▶ RECORDS FOR THIS TASK
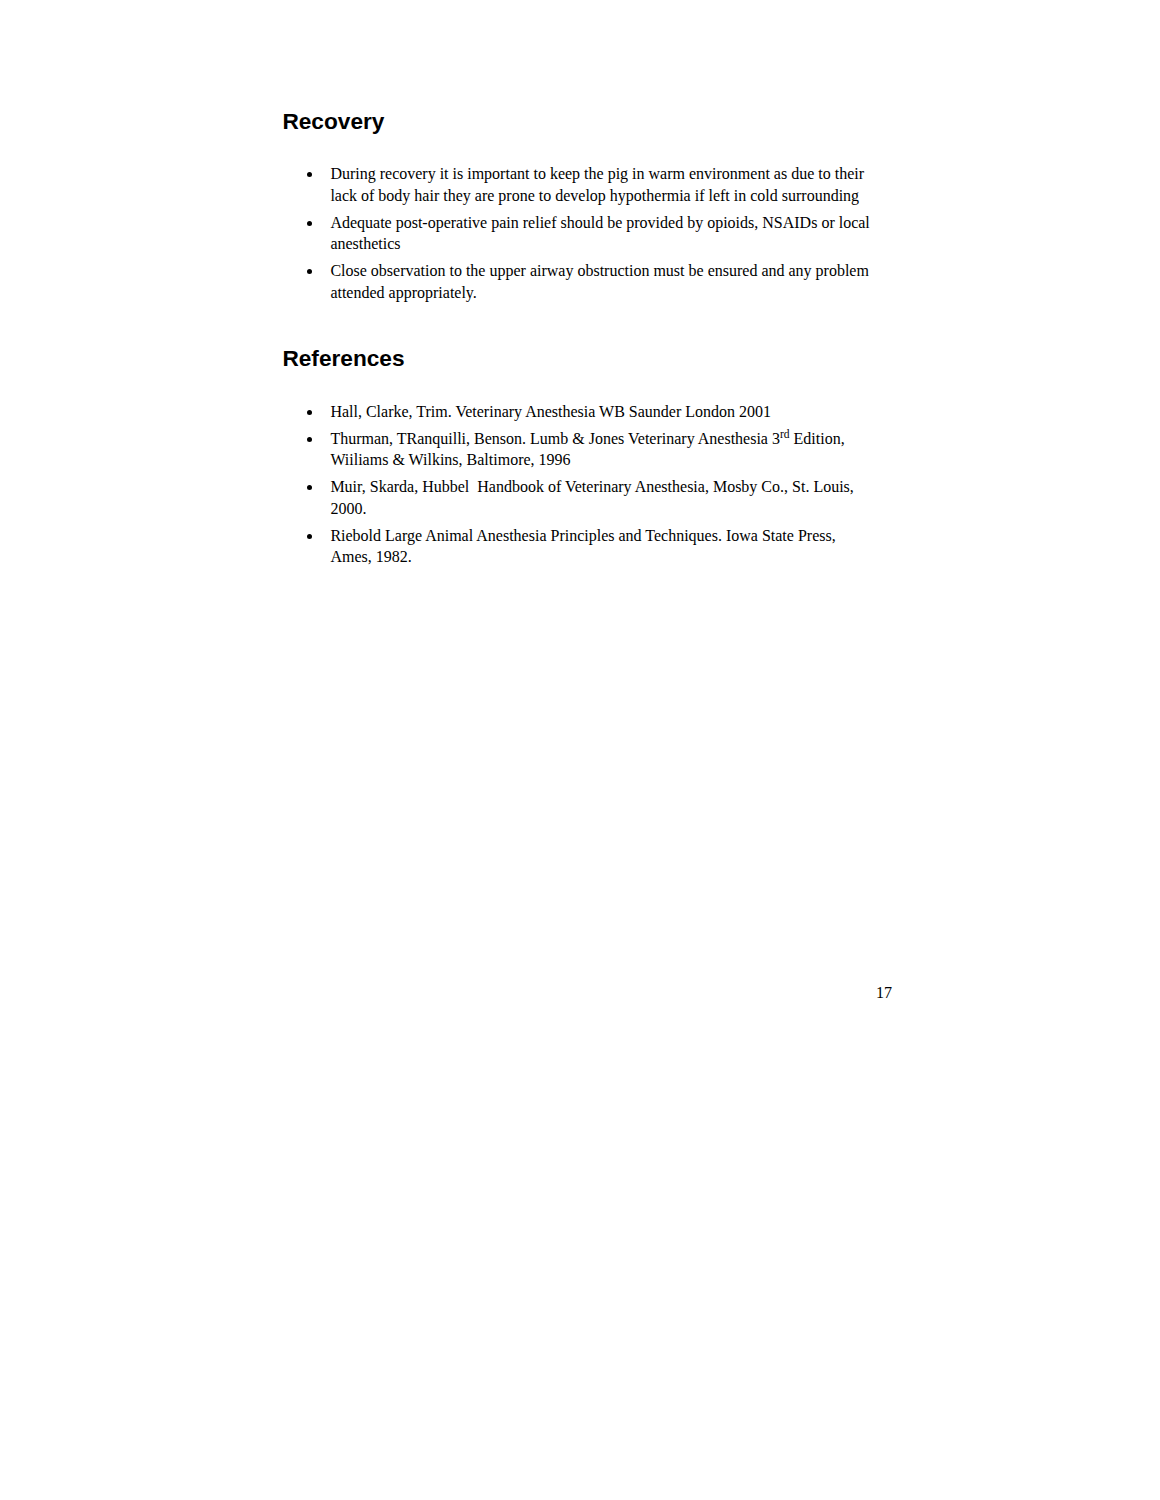Recovery
During recovery it is important to keep the pig in warm environment as due to their lack of body hair they are prone to develop hypothermia if left in cold surrounding
Adequate post-operative pain relief should be provided by opioids, NSAIDs or local anesthetics
Close observation to the upper airway obstruction must be ensured and any problem attended appropriately.
References
Hall, Clarke, Trim. Veterinary Anesthesia WB Saunder London 2001
Thurman, TRanquilli, Benson. Lumb & Jones Veterinary Anesthesia 3rd Edition, Wiiliams & Wilkins, Baltimore, 1996
Muir, Skarda, Hubbel Handbook of Veterinary Anesthesia, Mosby Co., St. Louis, 2000.
Riebold Large Animal Anesthesia Principles and Techniques. Iowa State Press, Ames, 1982.
17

▶ ABOUT THIS TASK
Identify the lines above with the word "Veterinary". Copy them.

▶ SOLVED EXERCISE
Hall, Clarke, Trim. Veterinary Anesthesia WB Saunder London 2001
Thurman, TRanquilli, Benson. Lumb & Jones Veterinary Anesthesia 3rd Edition, Wiiliams & Wilkins, Baltimore, 1996
Muir, Skarda, Hubbel Handbook of Veterinary Anesthesia, Mosby Co., St. Louis, 2000.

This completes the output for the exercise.